Dr. Charlotte Sumner presented the results of a multi-center pathologic study of human SMA tissue to assess the state of motor neurons in patient samples. Importantly, she observed a substantial decrease in the number of large myelinated (myelination is the insulations around axons and denotes their maturity) motor axons, which correlated to a reduction in the number of motor neurons in the spinal cord and muscle atrophy in type I patient samples. This also corresponded with an increase in the proportion of small, immature, unmyelinated axons. This suggests a previously unrecognized early impairment of motor axons development in SMA type I, where motor axons are not maturing properly.
Next, Emily Fletcher presented elegant electrophysiological data suggesting an early defect of motor neuron electrical excitability, which appears to be triggered by defects of sensory input onto the motor neurons in the spinal cord. Data from Dr. Lucia Tabares continued this theme with a presentation focused on electrical transmission defects between the motor neuron and the muscle, outside of the spinal cord. If similar defects are occurring at the sensory and motor neuron synapses in the spinal cord, they could also explain the findings of Dr. Fletcher. Thus, in these studies, motor neuron synapses with both sensory neurons in the spinal cord and with muscle were shown to be functionally disrupted.

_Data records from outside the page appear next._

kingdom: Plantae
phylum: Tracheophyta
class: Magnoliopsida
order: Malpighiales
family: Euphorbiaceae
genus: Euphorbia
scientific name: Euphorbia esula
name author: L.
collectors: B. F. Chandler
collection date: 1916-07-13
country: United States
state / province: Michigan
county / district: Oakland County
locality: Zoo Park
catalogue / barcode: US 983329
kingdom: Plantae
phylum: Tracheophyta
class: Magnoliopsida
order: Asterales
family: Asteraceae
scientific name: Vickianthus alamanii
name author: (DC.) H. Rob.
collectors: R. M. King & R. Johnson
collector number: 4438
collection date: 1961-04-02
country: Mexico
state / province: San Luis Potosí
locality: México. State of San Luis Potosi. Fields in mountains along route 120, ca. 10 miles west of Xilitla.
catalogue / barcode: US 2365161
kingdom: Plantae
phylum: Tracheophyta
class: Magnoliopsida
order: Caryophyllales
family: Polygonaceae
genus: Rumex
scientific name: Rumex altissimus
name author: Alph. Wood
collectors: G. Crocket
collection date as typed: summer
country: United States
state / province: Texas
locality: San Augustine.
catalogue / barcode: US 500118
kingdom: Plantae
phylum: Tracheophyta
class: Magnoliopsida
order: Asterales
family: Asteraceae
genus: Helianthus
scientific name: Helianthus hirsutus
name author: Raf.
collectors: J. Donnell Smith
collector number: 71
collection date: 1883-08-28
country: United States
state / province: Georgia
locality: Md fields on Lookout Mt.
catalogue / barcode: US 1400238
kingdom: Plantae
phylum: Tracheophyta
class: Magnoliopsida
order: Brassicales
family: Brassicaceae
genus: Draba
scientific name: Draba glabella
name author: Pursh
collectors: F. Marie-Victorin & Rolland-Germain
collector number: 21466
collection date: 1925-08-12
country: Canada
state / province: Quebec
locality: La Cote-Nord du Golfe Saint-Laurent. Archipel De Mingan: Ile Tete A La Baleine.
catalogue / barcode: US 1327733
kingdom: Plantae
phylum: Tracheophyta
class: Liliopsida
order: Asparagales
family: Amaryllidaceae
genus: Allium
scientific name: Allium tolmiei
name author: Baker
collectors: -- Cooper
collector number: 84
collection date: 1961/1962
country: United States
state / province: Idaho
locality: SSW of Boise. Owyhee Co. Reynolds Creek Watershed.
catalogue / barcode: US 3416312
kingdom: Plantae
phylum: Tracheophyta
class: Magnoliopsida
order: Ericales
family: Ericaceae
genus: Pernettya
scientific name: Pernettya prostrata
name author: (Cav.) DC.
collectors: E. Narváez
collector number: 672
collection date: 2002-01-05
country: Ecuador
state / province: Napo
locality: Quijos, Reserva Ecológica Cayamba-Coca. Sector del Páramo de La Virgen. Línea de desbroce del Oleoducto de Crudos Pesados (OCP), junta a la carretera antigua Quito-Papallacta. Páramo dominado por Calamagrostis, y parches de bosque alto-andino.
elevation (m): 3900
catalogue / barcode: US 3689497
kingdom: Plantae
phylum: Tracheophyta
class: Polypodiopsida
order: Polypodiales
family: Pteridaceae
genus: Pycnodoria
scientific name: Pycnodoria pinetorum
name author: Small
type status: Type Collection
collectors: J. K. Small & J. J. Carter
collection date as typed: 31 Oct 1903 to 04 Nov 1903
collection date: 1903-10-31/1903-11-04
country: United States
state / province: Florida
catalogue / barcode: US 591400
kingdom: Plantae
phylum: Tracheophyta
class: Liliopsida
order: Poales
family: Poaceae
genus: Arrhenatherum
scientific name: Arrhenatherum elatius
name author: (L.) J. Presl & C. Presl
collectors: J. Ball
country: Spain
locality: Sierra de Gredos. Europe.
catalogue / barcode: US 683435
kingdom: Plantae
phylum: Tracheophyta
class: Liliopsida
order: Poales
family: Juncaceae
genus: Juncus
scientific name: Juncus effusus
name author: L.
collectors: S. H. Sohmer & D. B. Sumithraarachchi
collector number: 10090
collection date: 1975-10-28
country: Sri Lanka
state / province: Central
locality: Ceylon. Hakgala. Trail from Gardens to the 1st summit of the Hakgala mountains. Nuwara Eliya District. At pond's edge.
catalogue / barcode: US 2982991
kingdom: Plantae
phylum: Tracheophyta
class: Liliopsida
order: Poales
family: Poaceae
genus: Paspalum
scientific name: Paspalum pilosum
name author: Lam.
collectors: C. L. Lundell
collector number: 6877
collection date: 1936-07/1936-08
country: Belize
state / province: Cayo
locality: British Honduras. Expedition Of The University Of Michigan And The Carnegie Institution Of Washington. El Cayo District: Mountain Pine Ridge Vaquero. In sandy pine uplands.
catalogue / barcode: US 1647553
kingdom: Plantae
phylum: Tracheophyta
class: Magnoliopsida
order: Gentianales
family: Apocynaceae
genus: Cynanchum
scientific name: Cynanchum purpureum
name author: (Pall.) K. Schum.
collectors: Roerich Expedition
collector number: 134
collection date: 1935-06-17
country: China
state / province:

The session ended with two talks on how similar measurements could be utilized as outcomes in human clinical trials. Dr. David Arnold next discussed the potential role of compound muscle action potential or CMAP that measures the motor neuron activation of muscle, motor unit number estimation or MUNE that calculates the number of motor neurons activating a muscle, and electrical impedance myography (EIM), a non-invasive technique for the assessment of muscle health, as a biomarkers for disease progression in SMA. This theme was continued by Dr. Seward Rutkove. In his presentation, he discussed the statistical power of frequent sampling to eliminate noise due to variability in measured electrical responses. He prosed using EIM to achieve this. Given the ease of using EIM, samples could be gotten daily and this could potentially reduce the number of patients needed and shorten the length of clinical trials in SMA.